Fig. 7. Utilization of trogocytosis.

a Mouse thymoma EL4 cells were labeled with membrane markers, such as 3,3′-dioctadecyl-oxacarbocyanine perchlorate (DiO), and co-cultured with CD8 T cells. As a result, DiO was transferred to CD8 T cells in an antigen-specific manner through trogocytosis. The isolation of DiO+ cells enabled the characterization of antigen-specific CD8 T cells. b Using single-chain trimer technology, a library of tumor-associated antigens (TAAs) was generated and transduced into K562 leukemia cells.
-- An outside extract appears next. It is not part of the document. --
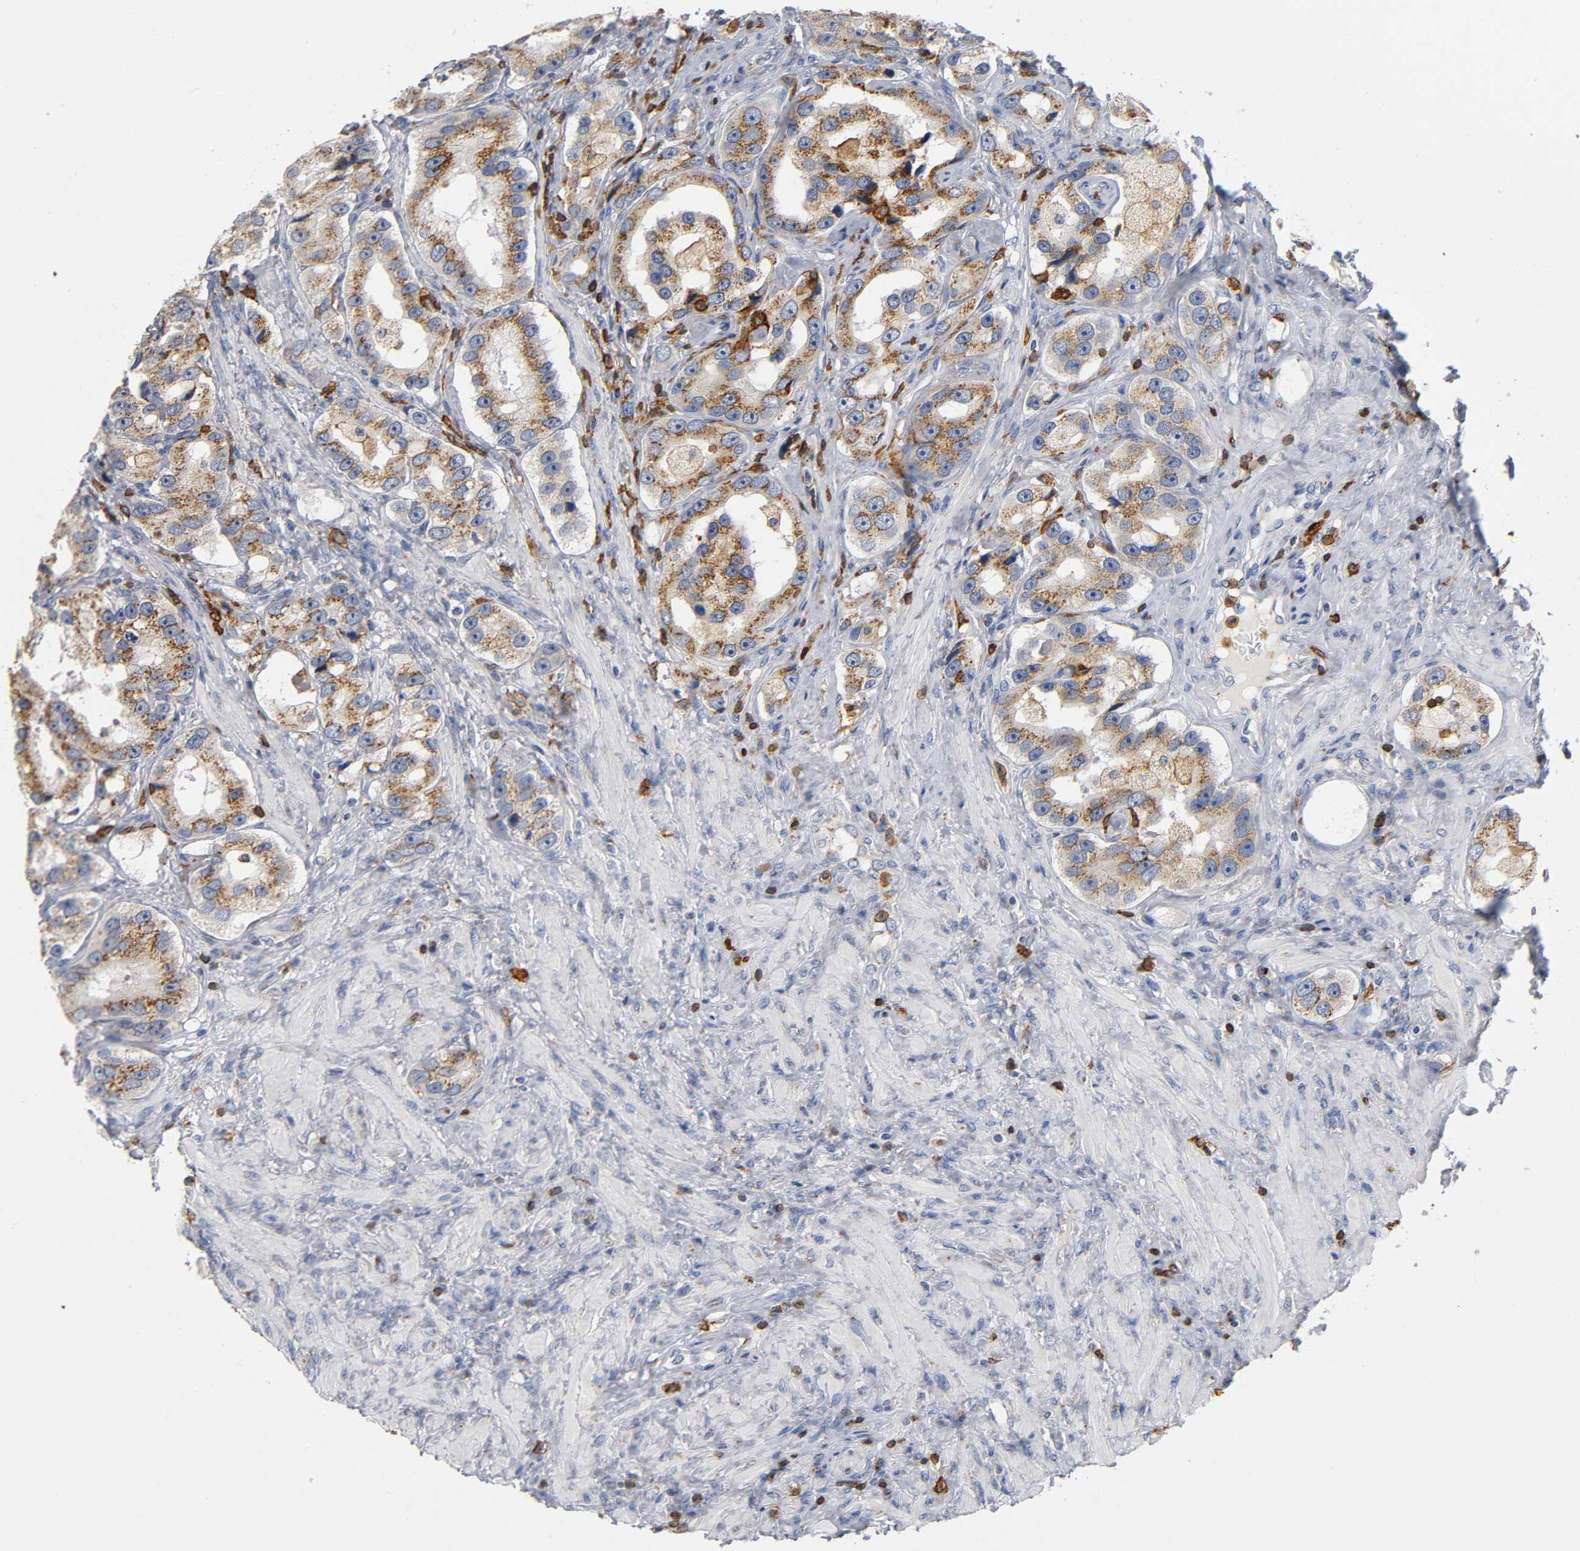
{"staining": {"intensity": "moderate", "quantity": ">75%", "location": "cytoplasmic/membranous"}, "tissue": "prostate cancer", "cell_type": "Tumor cells", "image_type": "cancer", "snomed": [{"axis": "morphology", "description": "Adenocarcinoma, High grade"}, {"axis": "topography", "description": "Prostate"}], "caption": "The immunohistochemical stain highlights moderate cytoplasmic/membranous positivity in tumor cells of prostate high-grade adenocarcinoma tissue. (DAB IHC with brightfield microscopy, high magnification).", "gene": "CAPN10", "patient": {"sex": "male", "age": 63}}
Biotin-labeled Jurkat cells were then co-cultured with K562 cells expressing TAAs. Trogocytosis involves the transfer of biotin to target K562 cells. Isolation of biotin+ cells enriched with K562 cells expressing TAAs with high TCR specificity. The selected TAAs were identified via next-generation sequencing (NGS). c Patient-derived T cells expressing exhaustion markers, such as PD-1 or TIM-3, showed enhanced cytotoxicity against target cells, indicating high antigen specificity. After these PD-1+ TIM-3+ T cells were co-cultured with U266 cells, trogocytosis transferred CD3 from the T cells to the U266 cells. Isolation of CD3+ U266 cells after co-culture, followed by TCR identification, can reveal TAA-specific TCRs via the PeptiChip technique.